Michaela Hailbronner makes important arguments in her informed and carefully balanced post. I agree with much of what she says. I just think the main problem of interdisciplinarity in Germany is not lack of courage. It is lack of expertise.
Much of her analysis strikes me as sound. I would agree that many US law professors have few scruples to write on topics and in areas about which they know very little. But regardless of whether one finds that refreshing or annoying, I do not think it is a relevant factor in the creation of scholarly knowledge.
I also think it is true, to some extent, that US professors care more about being interesting whereas Germans care more about being right, though I would not formulate it this way—scholarship can be interesting and still be right, and being right is considered important in the US, too. (Of course, what is correct, doctrinally, is often harder to determine in the US, due to the open-ended and dynamic nature of US law.) Instead, I would describe the difference like this: in the US, there is a premium on being original—new, big ideas are appreciated. In Germany there is still a premium on being solid—using the entire available scholarship on a topic is required; staying within the existing consensus is often a plus. This makes much US scholarship more daring and has the expectable consequences—a lot of scholarship turns out to be irrelevant, but pieces with staying power move the discipline forward in very beneficial ways.
I suspect this difference is not just attitudinal (or “cultural”). Rather, it has to do with the institutional conditions for the production of scholarship. In the top US law schools, the typical law professor is an individual entrepreneur with few constraints from his university, who offers his scholarship like a product on a marketplace. In Germany, where professors were until recently public officers, there is more emphasis on solidifying existing knowledge as a service to the community. German professors still publish legal commentaries (those marvels of German Gelehrtheit, recently analyzed in an impressive book by Kästle and Jansen); that would be unthinkable in the United States. And it is telling that the reports in the United States and in Germany have very different suggestions on how quality could be improved: the ABA report suggests to ease the current restrictions on law schools in order to enhance competition through diversification, while the Wissenschaftsrat report suggests the establishment of new stricter rules for quality in scholarship: “representatives of the discipline need to come to an agreement as regards quality standards and appropriate evaluation procedures within the discipline.” (p. 51).
In the end I do not think the problem of interdisciplinarity in Germany can be solved by courage to be wrong alone. Take law and economics as an example. There is now a lot of law and economics literature from Germany. What much of it lacks is not courage, however—it is quality. It is the work of amateurs in the word’s original sense—people who do what they love, not what they are experts in.
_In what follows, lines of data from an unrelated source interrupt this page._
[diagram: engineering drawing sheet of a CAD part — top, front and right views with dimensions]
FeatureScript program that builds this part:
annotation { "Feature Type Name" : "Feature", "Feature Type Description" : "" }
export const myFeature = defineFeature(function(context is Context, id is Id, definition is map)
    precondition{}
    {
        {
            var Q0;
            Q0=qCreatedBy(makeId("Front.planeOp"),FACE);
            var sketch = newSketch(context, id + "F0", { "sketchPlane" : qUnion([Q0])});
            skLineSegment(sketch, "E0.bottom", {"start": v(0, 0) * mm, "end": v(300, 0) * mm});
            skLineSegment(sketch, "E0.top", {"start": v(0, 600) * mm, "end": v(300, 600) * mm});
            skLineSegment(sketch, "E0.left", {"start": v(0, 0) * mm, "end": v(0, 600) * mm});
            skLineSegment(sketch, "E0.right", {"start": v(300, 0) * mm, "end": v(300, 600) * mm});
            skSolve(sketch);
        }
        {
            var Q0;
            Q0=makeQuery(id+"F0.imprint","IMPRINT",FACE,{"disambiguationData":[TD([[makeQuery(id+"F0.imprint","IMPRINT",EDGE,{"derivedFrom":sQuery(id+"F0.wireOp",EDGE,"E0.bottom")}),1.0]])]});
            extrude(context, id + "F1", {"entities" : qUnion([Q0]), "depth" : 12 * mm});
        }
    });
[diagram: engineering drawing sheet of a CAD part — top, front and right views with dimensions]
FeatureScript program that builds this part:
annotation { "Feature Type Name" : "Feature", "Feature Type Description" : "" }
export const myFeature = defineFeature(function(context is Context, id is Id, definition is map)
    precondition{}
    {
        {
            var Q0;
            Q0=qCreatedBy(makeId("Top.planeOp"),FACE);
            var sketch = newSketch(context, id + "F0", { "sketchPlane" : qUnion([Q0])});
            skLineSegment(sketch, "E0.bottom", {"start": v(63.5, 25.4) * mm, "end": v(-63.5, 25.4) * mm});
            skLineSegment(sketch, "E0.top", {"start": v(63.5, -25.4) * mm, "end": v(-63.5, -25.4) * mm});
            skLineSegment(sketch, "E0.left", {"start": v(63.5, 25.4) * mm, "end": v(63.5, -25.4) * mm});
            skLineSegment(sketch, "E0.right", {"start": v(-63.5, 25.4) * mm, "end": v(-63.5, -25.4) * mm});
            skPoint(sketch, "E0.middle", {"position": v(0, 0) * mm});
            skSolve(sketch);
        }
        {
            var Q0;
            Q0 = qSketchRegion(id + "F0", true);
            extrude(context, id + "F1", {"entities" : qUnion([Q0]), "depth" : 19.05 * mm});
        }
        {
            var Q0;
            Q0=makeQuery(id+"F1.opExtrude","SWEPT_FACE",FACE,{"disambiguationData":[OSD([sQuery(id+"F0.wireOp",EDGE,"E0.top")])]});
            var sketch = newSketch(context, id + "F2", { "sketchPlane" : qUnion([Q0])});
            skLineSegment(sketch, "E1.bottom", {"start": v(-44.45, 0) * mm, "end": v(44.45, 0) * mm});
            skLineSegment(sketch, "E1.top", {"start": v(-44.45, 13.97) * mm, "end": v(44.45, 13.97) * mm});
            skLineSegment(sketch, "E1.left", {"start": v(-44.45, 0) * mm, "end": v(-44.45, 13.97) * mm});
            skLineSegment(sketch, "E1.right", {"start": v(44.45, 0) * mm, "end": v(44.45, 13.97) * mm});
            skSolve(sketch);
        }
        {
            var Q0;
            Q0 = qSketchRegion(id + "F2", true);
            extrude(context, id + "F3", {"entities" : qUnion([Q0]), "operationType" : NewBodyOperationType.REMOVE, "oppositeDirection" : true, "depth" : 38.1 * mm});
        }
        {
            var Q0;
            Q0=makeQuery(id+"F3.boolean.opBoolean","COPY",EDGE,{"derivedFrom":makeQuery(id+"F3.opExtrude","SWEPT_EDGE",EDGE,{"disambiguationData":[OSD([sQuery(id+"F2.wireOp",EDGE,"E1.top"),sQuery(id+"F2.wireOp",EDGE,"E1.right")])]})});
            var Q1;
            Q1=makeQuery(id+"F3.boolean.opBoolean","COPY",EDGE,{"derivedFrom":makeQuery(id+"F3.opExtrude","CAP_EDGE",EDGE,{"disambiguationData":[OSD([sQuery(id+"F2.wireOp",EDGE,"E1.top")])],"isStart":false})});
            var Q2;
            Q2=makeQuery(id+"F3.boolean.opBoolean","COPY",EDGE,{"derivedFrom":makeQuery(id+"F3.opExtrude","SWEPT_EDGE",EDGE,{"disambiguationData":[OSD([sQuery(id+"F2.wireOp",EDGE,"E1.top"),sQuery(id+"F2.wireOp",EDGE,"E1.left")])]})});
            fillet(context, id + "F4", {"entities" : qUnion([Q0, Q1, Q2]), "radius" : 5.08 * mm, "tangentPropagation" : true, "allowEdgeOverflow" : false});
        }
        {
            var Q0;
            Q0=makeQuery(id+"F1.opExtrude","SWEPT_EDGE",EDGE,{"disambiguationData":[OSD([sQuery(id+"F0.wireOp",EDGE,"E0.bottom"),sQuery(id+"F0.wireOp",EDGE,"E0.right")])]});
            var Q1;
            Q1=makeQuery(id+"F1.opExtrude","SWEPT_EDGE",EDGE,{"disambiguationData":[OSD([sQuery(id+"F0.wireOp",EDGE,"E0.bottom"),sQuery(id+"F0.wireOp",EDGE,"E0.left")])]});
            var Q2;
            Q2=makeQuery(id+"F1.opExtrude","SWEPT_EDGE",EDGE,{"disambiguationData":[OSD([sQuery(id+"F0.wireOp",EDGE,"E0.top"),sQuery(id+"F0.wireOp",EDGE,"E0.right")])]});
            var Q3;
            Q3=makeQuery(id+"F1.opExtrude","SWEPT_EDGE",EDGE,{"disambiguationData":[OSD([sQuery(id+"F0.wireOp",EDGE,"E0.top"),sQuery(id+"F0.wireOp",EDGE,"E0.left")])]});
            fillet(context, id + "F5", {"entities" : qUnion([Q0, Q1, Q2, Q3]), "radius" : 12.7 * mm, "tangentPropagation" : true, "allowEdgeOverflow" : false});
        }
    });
Such work can be excellent—even Richard Posner has no advanced degree in economics—but it is not surprising that often, it is not. By contrast, most (not all) of the best scholarship on law and economics that is internationally influential comes from people like Hans-Bernhard Schäfer, Christian Kirchner (who, sadly, died earlier this year) and Anne van Aaken, who have acquired PhDs in economics in addition to their legal studies.
It may take some courage to dabble in a discipline one has not studied. It takes more courage, for young scholars in Germany, to invest yet more time into one’s education than it already takes. Adding a PhD in economics or some other discipline, on top of the requirements of a legal dissertation and a legal habilitation is a heroic feat, and one that is often not rewarded in appointments. If Germany seriously wants to enhance interdisciplinarity, it should enable young researchers to acquire additional expertise without having to spend additional time. One solution would be to allow young researchers to write one of the two books currently required, dissertation or habilitation, in a field other than law. An even more courageous step would be to allow non-lawyers into law faculties. This has become normal in US law schools but still seems unthinkable in Germany. The Wissenschaftsrat refrains from such wide-ranging reforms when it discusses diversification of faculties; it confines interdisciplinarity to exchange with other actors. In view of the conservative attitudes among German legal professionals, which Hailbronner mentions towards the end of her post, this may, unfortunately, be prudent.